Rebekah Modrak Published in “Art as Social Practice”
The newly published book Art as Social Practice: Technologies for Change (Routledge, March 2022) features a chapter by Stamps Professor Rebekah Modrak. With a focus on socially engaged art practices in the twenty-first century, Art as Social Practice, edited by xtine burrough and Judy Walgren, explores how artists use their creative practices to raise consciousness, form communities, create change, and bring forth social impact through new technologies and digital practices.
Art as Social Practice features a foreword by artist Suzanne Lacy.
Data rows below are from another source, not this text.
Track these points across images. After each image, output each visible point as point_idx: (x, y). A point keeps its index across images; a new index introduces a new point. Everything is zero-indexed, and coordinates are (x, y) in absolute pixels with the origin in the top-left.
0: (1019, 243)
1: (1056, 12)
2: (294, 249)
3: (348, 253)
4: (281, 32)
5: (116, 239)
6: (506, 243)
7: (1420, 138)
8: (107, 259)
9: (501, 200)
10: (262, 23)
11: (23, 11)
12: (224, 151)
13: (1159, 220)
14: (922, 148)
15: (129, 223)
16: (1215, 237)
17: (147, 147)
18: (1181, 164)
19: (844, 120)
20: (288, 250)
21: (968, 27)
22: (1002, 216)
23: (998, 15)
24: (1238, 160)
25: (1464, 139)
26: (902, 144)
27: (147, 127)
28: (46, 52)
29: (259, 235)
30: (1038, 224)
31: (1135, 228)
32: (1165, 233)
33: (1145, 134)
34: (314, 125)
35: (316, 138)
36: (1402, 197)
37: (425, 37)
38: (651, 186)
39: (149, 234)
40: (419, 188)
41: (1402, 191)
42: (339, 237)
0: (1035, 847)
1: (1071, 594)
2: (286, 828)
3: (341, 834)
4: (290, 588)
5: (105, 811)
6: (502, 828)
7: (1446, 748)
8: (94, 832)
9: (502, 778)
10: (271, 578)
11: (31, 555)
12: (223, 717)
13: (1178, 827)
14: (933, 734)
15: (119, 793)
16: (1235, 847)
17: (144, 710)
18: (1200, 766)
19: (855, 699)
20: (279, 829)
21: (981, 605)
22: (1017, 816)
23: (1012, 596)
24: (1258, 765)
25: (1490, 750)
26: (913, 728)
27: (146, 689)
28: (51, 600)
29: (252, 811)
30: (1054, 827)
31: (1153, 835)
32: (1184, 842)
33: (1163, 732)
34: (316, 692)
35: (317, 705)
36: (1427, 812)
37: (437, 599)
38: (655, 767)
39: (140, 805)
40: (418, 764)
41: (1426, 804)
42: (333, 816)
Section introductions by authors/artists Anne Balsamo, Harrell Fletcher, Natalie Loveless, Karen Moss, and Stephanie Rothenberg present chapters that feature in-depth case studies by established and emerging contemporary artists including Kim Abeles, Christopher Blay, Joseph DeLappe, Mary Beth Heffernan, Chris Johnson, Rebekah Modrak, Praba Pilar, Tabita Rezaire, and Sylvain Souklaye.
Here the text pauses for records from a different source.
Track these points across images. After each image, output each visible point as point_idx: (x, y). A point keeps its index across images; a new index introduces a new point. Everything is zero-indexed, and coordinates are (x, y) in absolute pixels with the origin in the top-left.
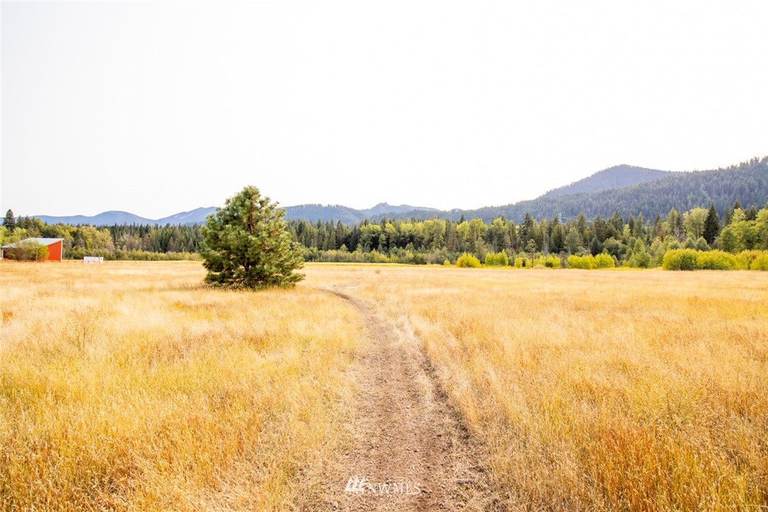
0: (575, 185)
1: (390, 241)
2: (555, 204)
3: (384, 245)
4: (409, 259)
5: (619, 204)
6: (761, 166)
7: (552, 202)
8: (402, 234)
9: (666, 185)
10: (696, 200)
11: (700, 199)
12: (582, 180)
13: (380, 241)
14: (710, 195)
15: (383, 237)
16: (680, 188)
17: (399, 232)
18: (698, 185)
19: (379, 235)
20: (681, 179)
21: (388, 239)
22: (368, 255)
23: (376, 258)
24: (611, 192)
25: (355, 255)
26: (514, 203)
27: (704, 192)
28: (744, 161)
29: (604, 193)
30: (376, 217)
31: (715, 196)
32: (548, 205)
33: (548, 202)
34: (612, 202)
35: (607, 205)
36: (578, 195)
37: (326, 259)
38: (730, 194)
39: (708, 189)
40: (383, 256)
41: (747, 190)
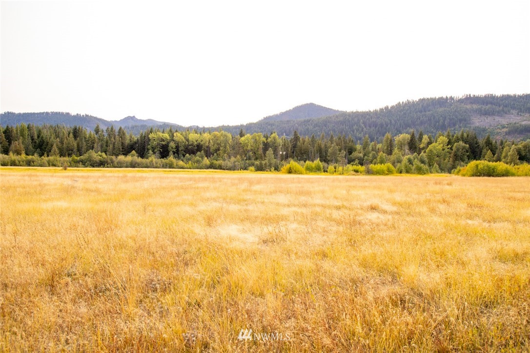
0: (283, 114)
1: (180, 149)
2: (274, 127)
3: (174, 153)
4: (206, 165)
5: (315, 129)
7: (272, 125)
8: (191, 143)
9: (341, 119)
10: (359, 130)
11: (360, 129)
12: (287, 112)
13: (170, 148)
14: (365, 127)
15: (172, 145)
16: (349, 121)
17: (188, 140)
18: (359, 120)
19: (168, 143)
21: (177, 147)
22: (164, 160)
23: (175, 164)
24: (309, 121)
25: (152, 161)
26: (245, 124)
27: (362, 125)
28: (381, 108)
29: (305, 121)
30: (128, 128)
31: (368, 128)
32: (269, 127)
33: (269, 125)
34: (311, 127)
35: (308, 129)
36: (288, 121)
37: (120, 165)
38: (376, 127)
39: (364, 123)
40: (181, 163)
41: (385, 126)
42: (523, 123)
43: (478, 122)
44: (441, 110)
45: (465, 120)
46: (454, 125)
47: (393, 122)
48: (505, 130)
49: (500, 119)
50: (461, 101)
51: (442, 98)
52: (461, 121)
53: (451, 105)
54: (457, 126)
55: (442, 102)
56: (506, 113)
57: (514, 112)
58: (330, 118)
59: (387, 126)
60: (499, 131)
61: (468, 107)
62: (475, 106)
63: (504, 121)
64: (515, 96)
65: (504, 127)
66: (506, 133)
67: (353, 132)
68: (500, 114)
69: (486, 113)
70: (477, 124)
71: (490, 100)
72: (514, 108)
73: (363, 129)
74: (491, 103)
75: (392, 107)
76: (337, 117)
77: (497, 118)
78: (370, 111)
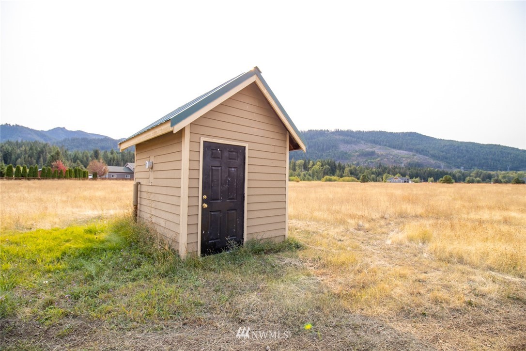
42: (367, 150)
43: (343, 148)
44: (321, 138)
45: (335, 146)
46: (329, 149)
48: (357, 153)
49: (355, 147)
50: (333, 133)
51: (321, 130)
52: (333, 146)
53: (327, 136)
54: (331, 150)
55: (322, 133)
56: (358, 143)
57: (362, 142)
60: (354, 154)
61: (337, 137)
62: (341, 137)
63: (357, 148)
64: (363, 131)
65: (357, 152)
66: (359, 156)
68: (356, 143)
69: (347, 142)
70: (342, 149)
71: (349, 133)
72: (362, 140)
74: (350, 136)
77: (353, 146)
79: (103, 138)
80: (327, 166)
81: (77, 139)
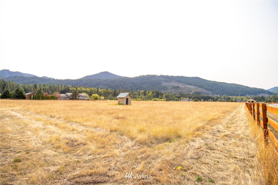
0: (94, 75)
5: (111, 83)
6: (138, 78)
7: (92, 80)
9: (121, 80)
12: (96, 74)
20: (123, 79)
24: (108, 80)
29: (106, 80)
32: (91, 81)
33: (91, 80)
34: (109, 83)
38: (133, 84)
39: (129, 82)
42: (176, 85)
43: (164, 84)
44: (153, 79)
45: (160, 83)
46: (157, 85)
47: (139, 82)
49: (170, 84)
50: (159, 76)
51: (153, 75)
53: (156, 78)
55: (154, 76)
57: (173, 81)
58: (116, 79)
59: (137, 84)
61: (161, 79)
62: (163, 79)
63: (171, 84)
64: (174, 76)
65: (170, 86)
66: (171, 88)
67: (125, 85)
68: (170, 82)
69: (166, 81)
70: (164, 85)
71: (167, 77)
72: (173, 80)
73: (128, 84)
74: (168, 78)
75: (138, 77)
76: (119, 79)
78: (131, 78)
79: (33, 76)
80: (155, 93)
81: (17, 77)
Artists offer firsthand insight into how they activate methods used in socially engaged art projects from the twentieth century and incorporate new technologies to create twenty-first century, socially engaged, digital art practices. Works highlighted in this book span collaborative image-making, immersive experiences, telematic art, time machines, artificial intelligence, and physical computing. These reflective case studies reveal how the artists collaborate with participants and communities, and have found ways to expand, transform, reimagine, and create new platforms for meaningful exchange in both physical and virtual spaces.
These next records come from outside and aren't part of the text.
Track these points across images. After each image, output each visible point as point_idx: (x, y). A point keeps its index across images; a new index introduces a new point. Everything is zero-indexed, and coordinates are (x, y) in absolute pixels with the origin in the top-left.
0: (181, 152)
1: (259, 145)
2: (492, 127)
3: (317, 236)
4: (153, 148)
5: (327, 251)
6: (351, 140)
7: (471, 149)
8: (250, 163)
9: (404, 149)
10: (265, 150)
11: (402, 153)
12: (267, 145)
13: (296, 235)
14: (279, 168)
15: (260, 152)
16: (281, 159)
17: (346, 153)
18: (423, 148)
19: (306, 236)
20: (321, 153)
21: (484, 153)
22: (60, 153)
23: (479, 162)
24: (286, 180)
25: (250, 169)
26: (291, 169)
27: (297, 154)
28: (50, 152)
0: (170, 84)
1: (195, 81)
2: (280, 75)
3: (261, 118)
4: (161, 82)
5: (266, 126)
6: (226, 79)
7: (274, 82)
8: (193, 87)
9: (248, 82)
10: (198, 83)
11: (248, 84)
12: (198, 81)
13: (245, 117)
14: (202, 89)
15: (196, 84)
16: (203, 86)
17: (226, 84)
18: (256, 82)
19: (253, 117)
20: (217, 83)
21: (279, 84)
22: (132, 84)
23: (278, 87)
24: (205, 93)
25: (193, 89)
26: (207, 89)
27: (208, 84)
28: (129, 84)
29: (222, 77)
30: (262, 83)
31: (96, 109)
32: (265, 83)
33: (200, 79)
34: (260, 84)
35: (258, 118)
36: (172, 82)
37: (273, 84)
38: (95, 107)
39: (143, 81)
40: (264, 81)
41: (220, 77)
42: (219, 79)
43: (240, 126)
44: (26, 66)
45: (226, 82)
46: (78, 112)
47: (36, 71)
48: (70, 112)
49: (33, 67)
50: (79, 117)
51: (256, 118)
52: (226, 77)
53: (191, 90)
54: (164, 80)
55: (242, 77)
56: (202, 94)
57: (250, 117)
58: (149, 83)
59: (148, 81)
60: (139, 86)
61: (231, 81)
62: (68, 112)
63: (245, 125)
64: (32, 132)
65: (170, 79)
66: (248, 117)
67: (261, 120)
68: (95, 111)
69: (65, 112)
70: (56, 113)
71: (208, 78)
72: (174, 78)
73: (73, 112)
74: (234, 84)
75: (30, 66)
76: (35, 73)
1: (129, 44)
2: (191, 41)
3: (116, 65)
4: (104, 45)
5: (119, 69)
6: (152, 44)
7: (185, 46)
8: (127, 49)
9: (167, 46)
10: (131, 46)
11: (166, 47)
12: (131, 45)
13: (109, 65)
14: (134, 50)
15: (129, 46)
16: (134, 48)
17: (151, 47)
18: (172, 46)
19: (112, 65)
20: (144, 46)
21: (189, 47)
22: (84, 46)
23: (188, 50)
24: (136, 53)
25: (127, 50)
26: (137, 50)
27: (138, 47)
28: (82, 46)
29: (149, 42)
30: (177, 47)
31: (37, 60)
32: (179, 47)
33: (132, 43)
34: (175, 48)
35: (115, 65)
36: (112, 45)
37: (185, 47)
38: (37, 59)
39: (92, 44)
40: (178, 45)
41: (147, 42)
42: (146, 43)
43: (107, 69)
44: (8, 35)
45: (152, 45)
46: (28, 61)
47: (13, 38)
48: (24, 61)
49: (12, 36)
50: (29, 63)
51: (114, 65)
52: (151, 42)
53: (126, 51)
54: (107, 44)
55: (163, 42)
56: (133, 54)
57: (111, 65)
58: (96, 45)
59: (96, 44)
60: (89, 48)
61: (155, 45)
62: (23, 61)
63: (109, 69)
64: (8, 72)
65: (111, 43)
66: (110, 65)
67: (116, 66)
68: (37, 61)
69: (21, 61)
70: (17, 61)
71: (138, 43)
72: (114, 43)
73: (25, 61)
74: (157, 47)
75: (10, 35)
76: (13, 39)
Modrak’s chapter, Can This Be a Community When You’re Trying To Sell Me A Luxury Watch?,proposes online commerce as a terrain that exists somewhere between reality and fiction, a virtual space understood by many consumers as real, built by commercial fantasies, made tangible with physical goods. Modrak explores the digital spaces where consumer culture has diminished our notion of community, replacing social worlds rooted in a sense of place, shared values, and social bonds with a collective identification for a mass-produced thing and a “community of consumption.” The chapter examines corporate attempts to build “community,” foregrounds Modrak’s interventions into problematic communities of e‑commerce, and proposes strategies for “community-engaged art practices” that trouble consumer culture’s fantastical claims, unethical representations, and harmful stereotypes.